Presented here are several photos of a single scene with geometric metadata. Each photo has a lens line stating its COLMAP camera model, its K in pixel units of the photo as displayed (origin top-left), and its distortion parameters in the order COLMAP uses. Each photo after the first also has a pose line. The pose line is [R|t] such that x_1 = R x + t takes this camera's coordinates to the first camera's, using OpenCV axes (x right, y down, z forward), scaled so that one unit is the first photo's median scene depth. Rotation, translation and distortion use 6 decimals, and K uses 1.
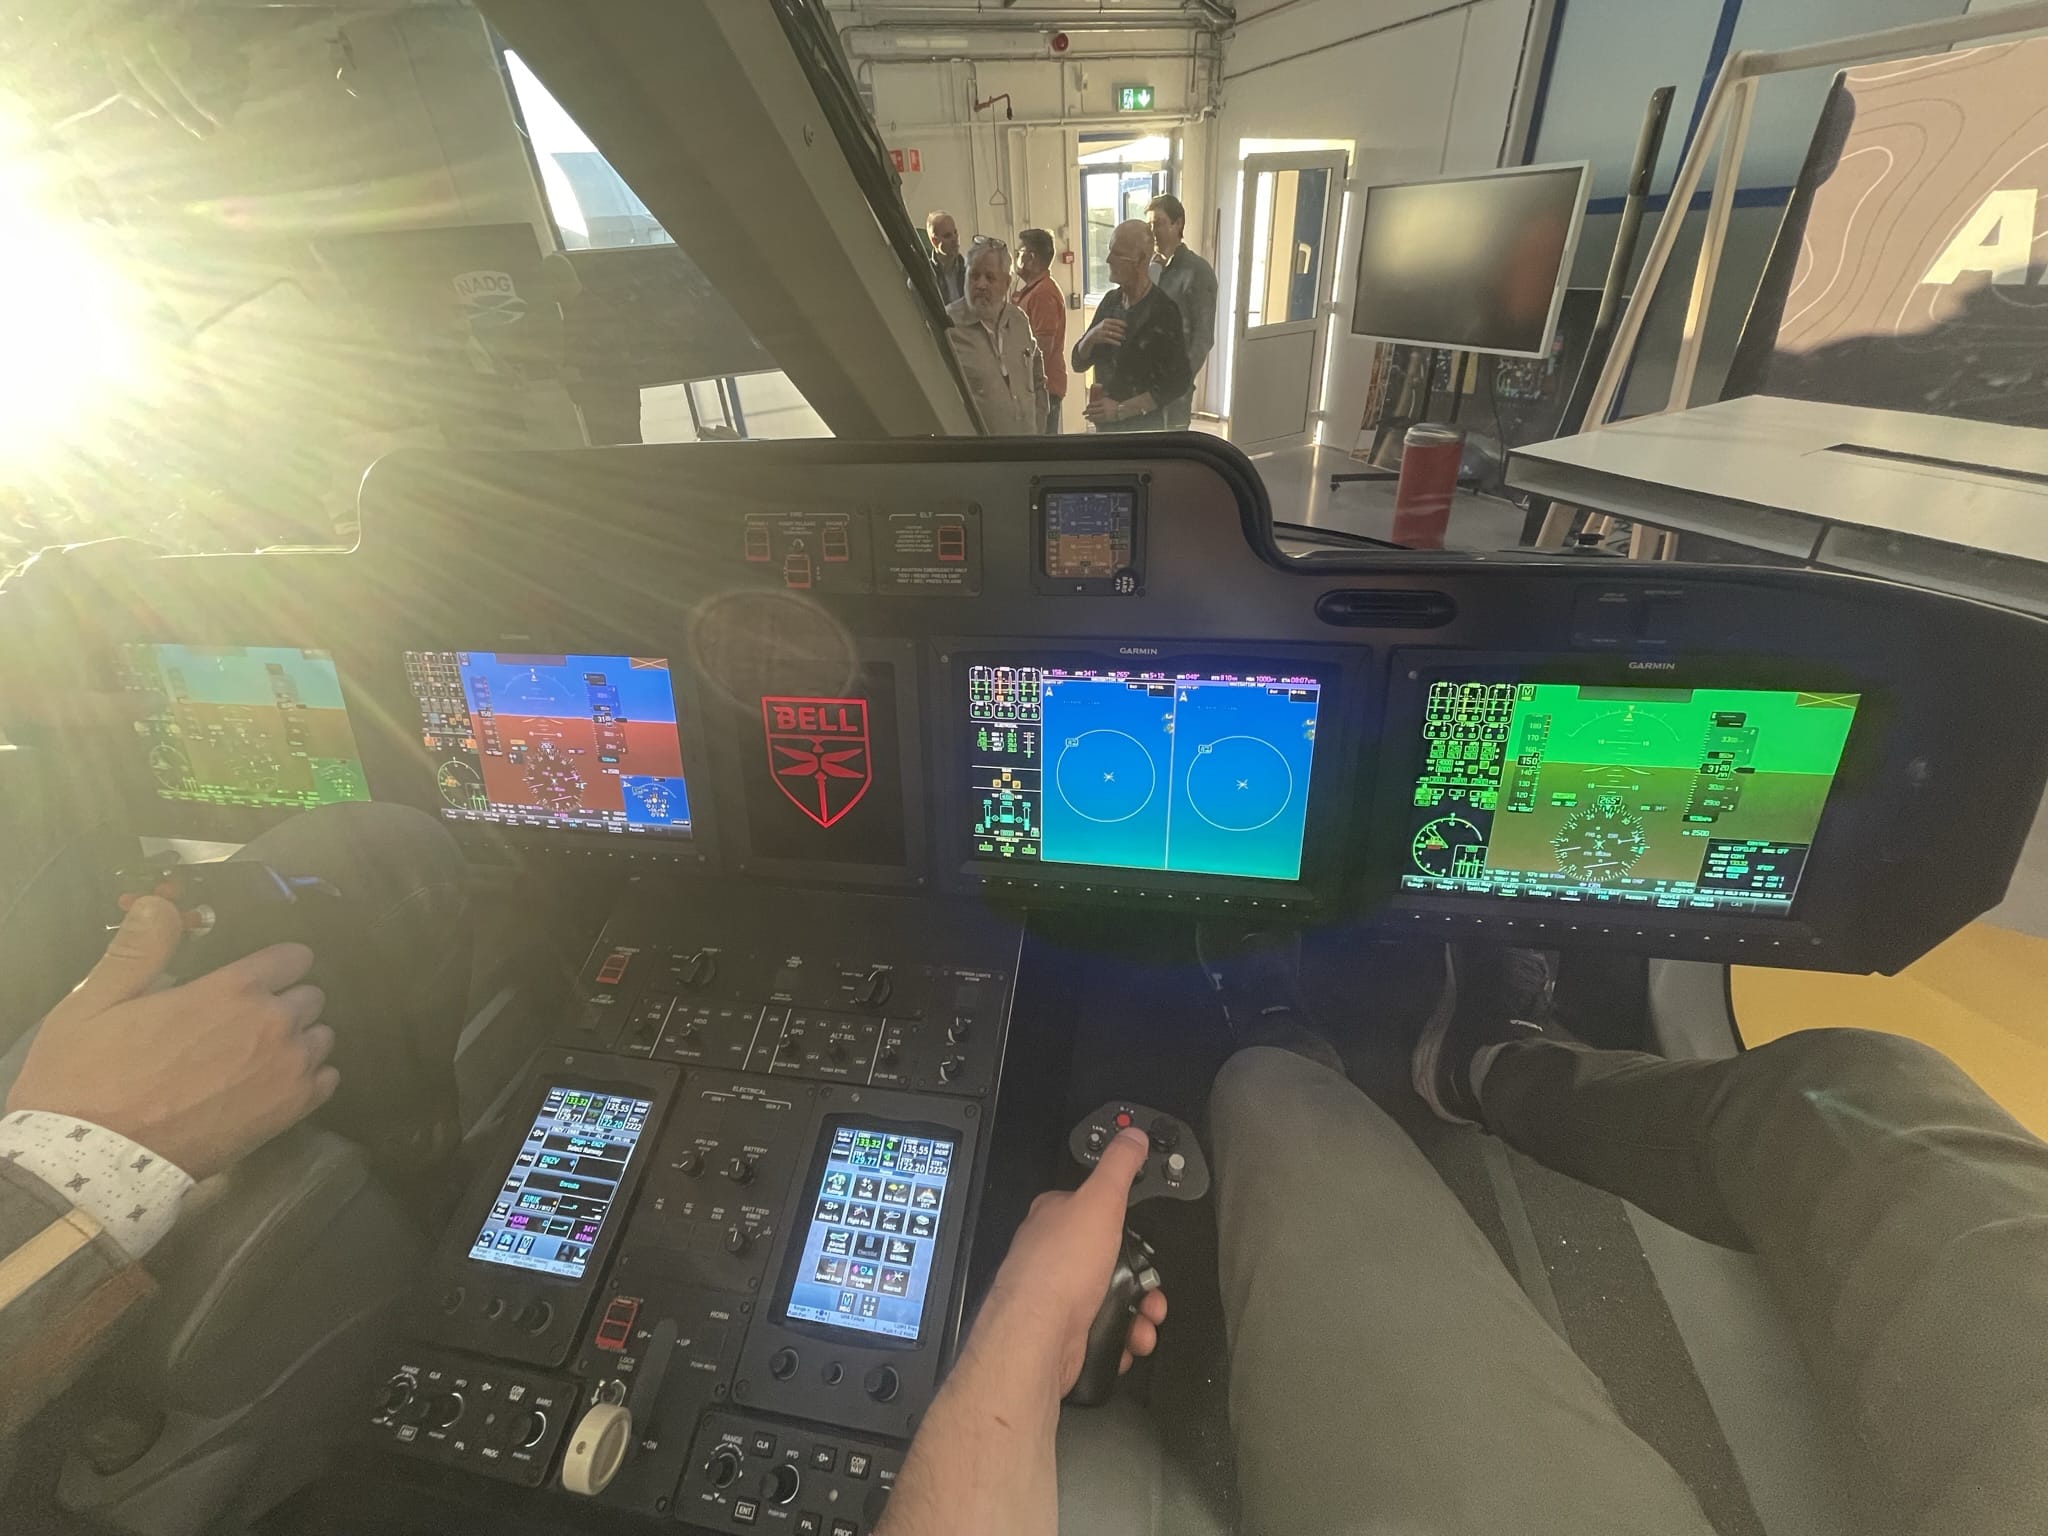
lens RADIAL K [[811.6, 0, 1030.8], [0, 811.6, 755.0], [0, 0, 1]] dist [-0.002098, -0.000190]
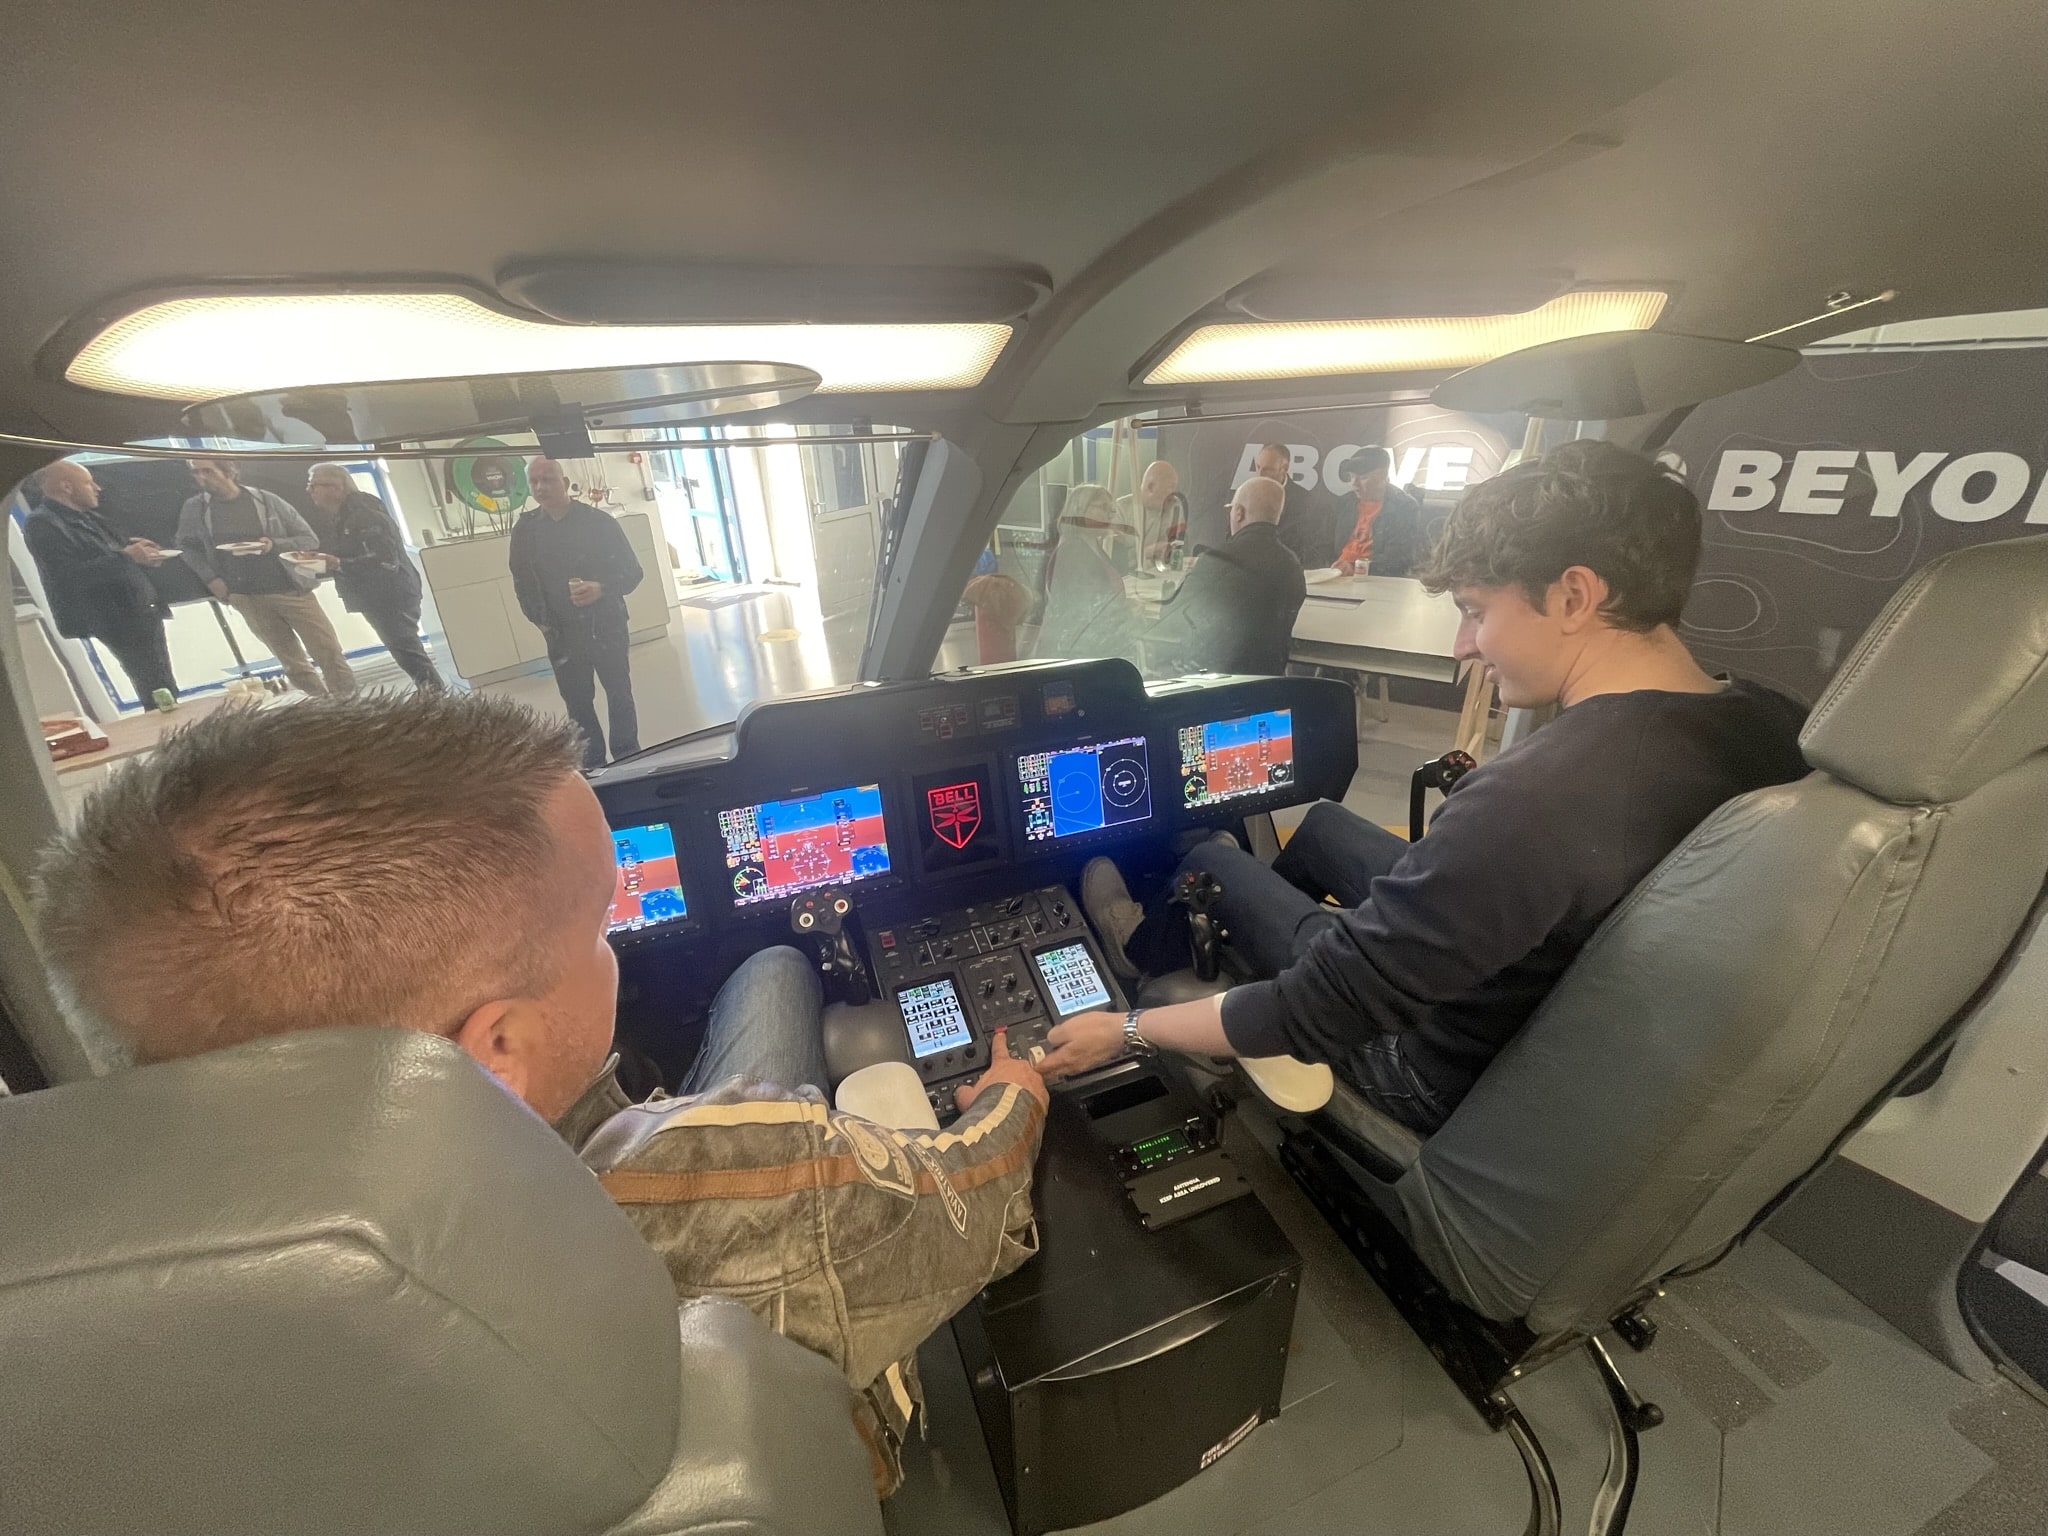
lens RADIAL K [[822.9, 0, 1011.4], [0, 822.9, 753.4], [0, 0, 1]] dist [-0.000329, -0.000276]
pose [[0.859459, -0.180224, 0.478381, -1.245810], [0.257623, 0.960972, -0.100812, 0.114726], [-0.441542, 0.209886, 0.872346, -1.082674]]
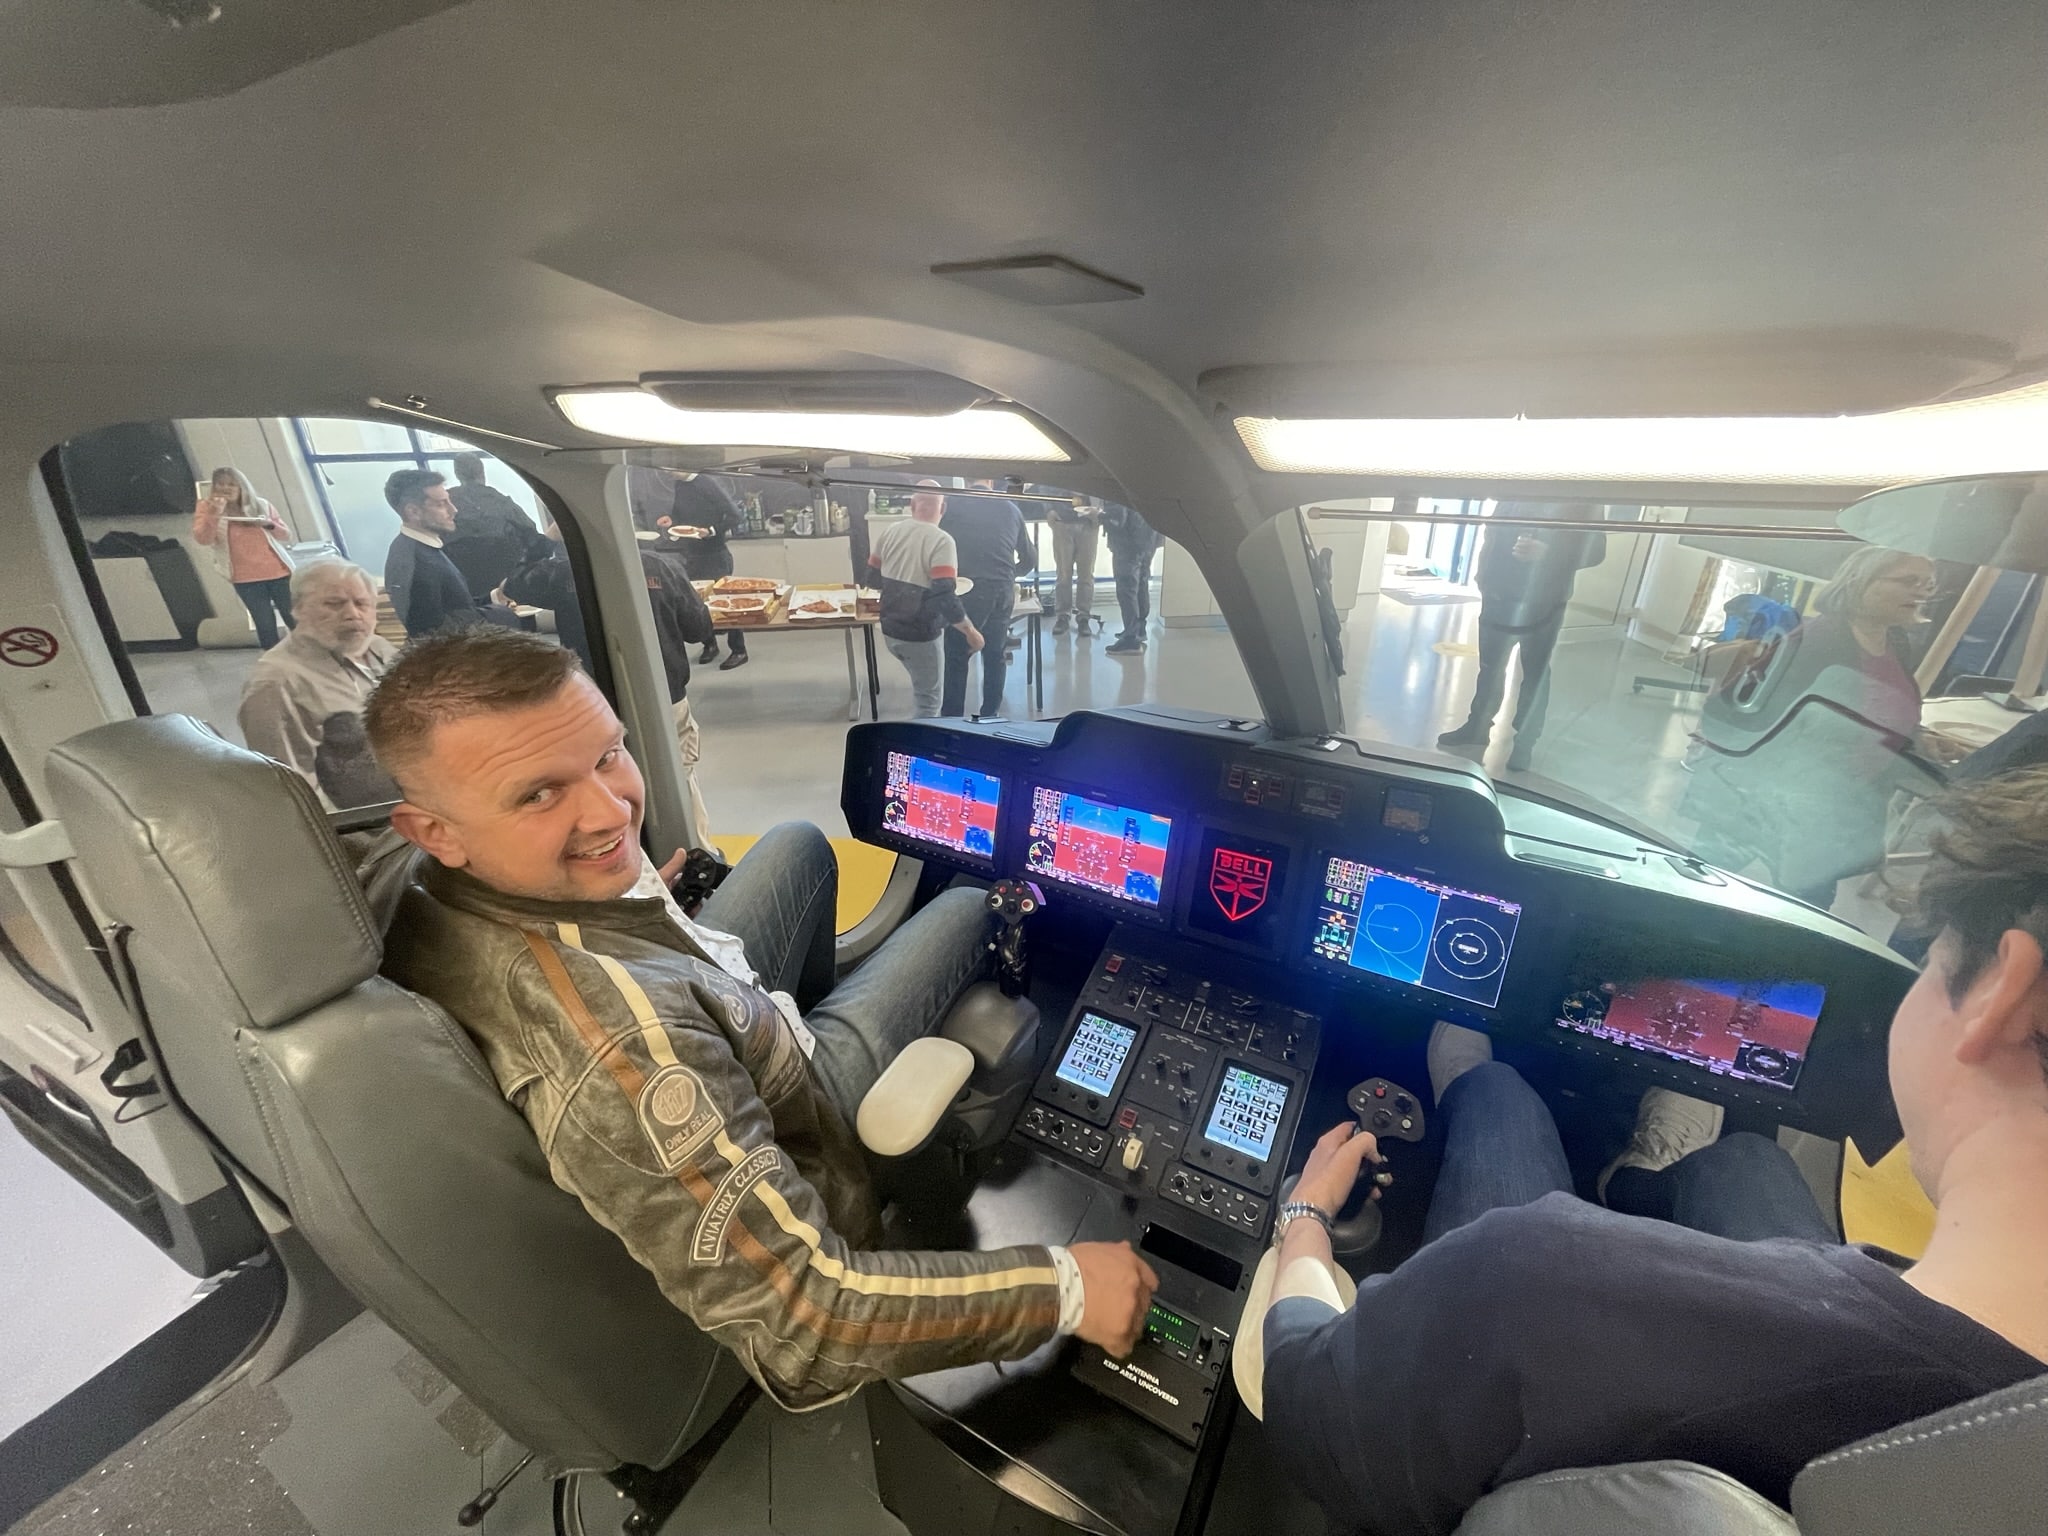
lens RADIAL K [[824.2, 0, 1008.1], [0, 824.2, 745.8], [0, 0, 1]] dist [-0.022186, -0.000048]
pose [[0.938034, 0.174029, -0.299677, -0.267872], [-0.212154, 0.972155, -0.099522, -0.007097], [0.274013, 0.156933, 0.948836, -1.198514]]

■ ■ ■ ■

Task instructions:
Your answer must be an exact copy of the records, without the pictures.

Answer space:
Presented here are several photos of a single scene with geometric metadata. Each photo has a lens line stating its COLMAP camera model, its K in pixel units of the photo as displayed (origin top-left), and its distortion parameters in the order COLMAP uses. Each photo after the first also has a pose line. The pose line is [R|t] such that x_1 = R x + t takes this camera's coordinates to the first camera's, using OpenCV axes (x right, y down, z forward), scaled so that one unit is the first photo's median scene depth. Rotation, translation and distortion use 6 decimals, and K uses 1.
lens RADIAL K [[811.6, 0, 1030.8], [0, 811.6, 755.0], [0, 0, 1]] dist [-0.002098, -0.000190]
lens RADIAL K [[822.9, 0, 1011.4], [0, 822.9, 753.4], [0, 0, 1]] dist [-0.000329, -0.000276]
pose [[0.859459, -0.180224, 0.478381, -1.245810], [0.257623, 0.960972, -0.100812, 0.114726], [-0.441542, 0.209886, 0.872346, -1.082674]]
lens RADIAL K [[824.2, 0, 1008.1], [0, 824.2, 745.8], [0, 0, 1]] dist [-0.022186, -0.000048]
pose [[0.938034, 0.174029, -0.299677, -0.267872], [-0.212154, 0.972155, -0.099522, -0.007097], [0.274013, 0.156933, 0.948836, -1.198514]]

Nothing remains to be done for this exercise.